● WORK ORDER
Wherever an image appears in the data, omit it and copy all the remaining text word for word.

#### EXTRACTED RECORDS

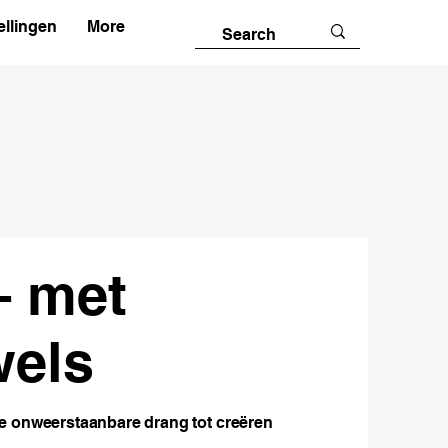
llingen
More
– met
wels
ie onweerstaanbare drang tot creëren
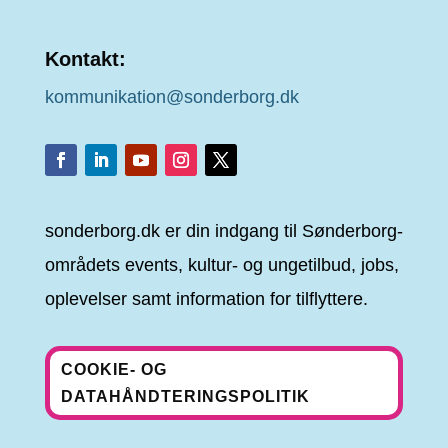
Kontakt:
kommunikation@sonderborg.dk
sonderborg.dk er din indgang til Sønderborg-
områdets events, kultur- og ungetilbud, jobs,
oplevelser samt information for tilflyttere.
COOKIE- OG
DATAHÅNDTERINGSPOLITIK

########

● EXPECTED OUTPUT
llingen
More
– met
wels
ie onweerstaanbare drang tot creëren
Kontakt:
kommunikation@sonderborg.dk
sonderborg.dk er din indgang til Sønderborg-
områdets events, kultur- og ungetilbud, jobs,
oplevelser samt information for tilflyttere.
COOKIE- OG
DATAHÅNDTERINGSPOLITIK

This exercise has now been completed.